Third, preventing MNCs’ new drugs step in China do more harms than benefits on local pharma industry’s development. With the administrative protection, the local companies can run their business easily by working on the low-end and low value-added copy-cat business. Worse of it, lots of local companies put their sources on accessing and penetrating the market just by competing on the amount of bribery rather than marketing and selling the qualified drugs, not to mention R&D.
Fourth, preventing or limiting important drugs also reduces a big amount of import taxation income for China government, which is 23% of the drug price. China imposes two kinds of tax on imported drugs: value-added tax and tariffs. All the imported drugs are required to pay for value-added tax at a rate of 17%. In addition to anti-AIDS drugs, China imposes tariffs on imported drugs at the rate of 5% -8%. For the tax income purpose, government has no incentive to refuse the imported drugs.
It is a long way to go on bridging the huge need-supply gap between Chinese patients and domestic pharma.
On one hand, it was well recognized that the booming of China’s huge middle class and their strong consuming capability suggests good things for the China pharma market. Although China is called the manufacturing factory for the world, Chinese consumers have preference for imported products whether this is cold syrup or toilet seats! As a report said, even if the product was Made-in-China but sold abroad, Chinese customers believe in it because they trust the strict supervision of the foreign countries. Different from the household good, the bad quality medicine could result in serious life-threaten harm. The vaccine scandal in 2016 ignited the public angers against the bad quality of domestic medicine and once again, ruin the public faith in government’s supervision network. A market research also showed the Chinese patients are willing to pay for better quality drug by out-of-pocket. If we linked the data in Yibao reimbursement, we estimate that at least 20% of the medical cost was used on non-essential drugs, the majority of which are multinational products.

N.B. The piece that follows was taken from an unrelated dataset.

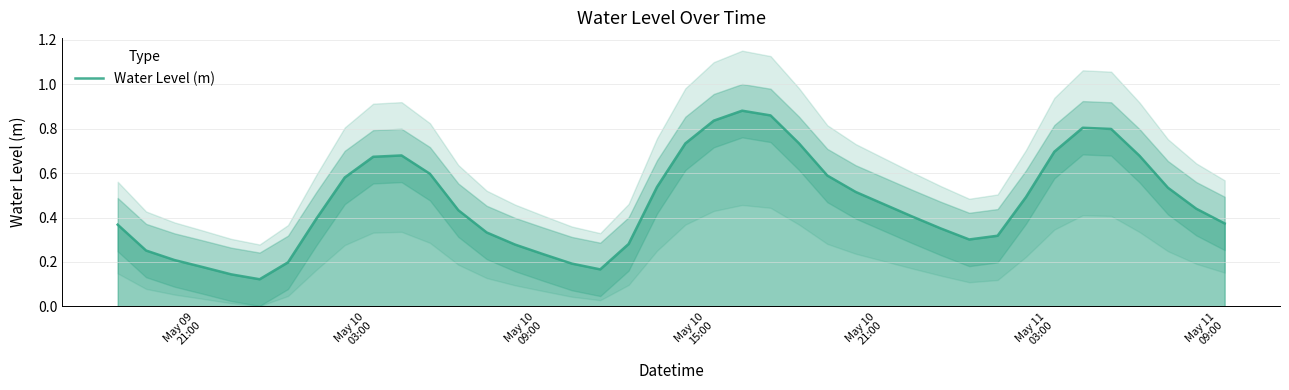

How many points are higher than both their immediate neighbors (excluding endpoints)?

3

On the other side, despite of years of experience and strong government incentive, domestic pharmaceuticals are not moving up their quality and innovation as fast as expected. Currently, there are over 4,500 pharma companies in China. Among them, “only three big companies, Sinopharm, Shanghai Pharmaceutical and Fosun International, have the capacity to upgrade from generics producer to brand name creator” the Caixin reports. From quality consistency evaluation pilot results in 2014, less than 5 drugs from the 75 evaluated drugs past the evaluation, which evidenced the poor quality of Chinese generics. Except the quality issue, lacking innovation is another fatal weakness for most Chinese pharma. In a 2016 report that from the 13 domestic new drugs which were recommended for CFDA’s priority review, 9 of them are Me-Too.

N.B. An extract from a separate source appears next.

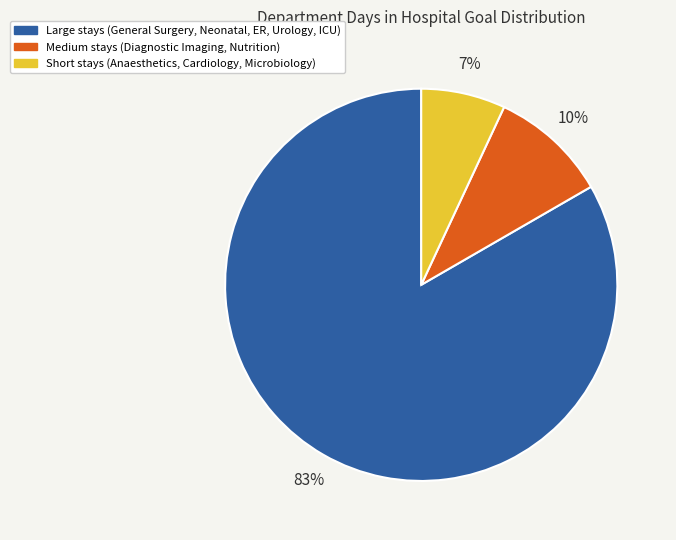

Is there a majority slice in this chart?

Yes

As a result of the un-treatable gap, if a Chinese patient can afford the higher payment for a better drug, the inquiry will be ended in a multinational’s product, whatever it is an off-patent or OTC.
The recently policies change showed us that although price cutting will be the main theme in China essential drug market, the government welcomes the innovative new drugs, and the wealthier China patients are willing to pay for qualified drugs. With the market more open and a huge group of patients willing and able to pay more, MNCs with great new drugs and great localized marketing strategies can offset the bitter pill of pure price reduction pressure from the Chinese government.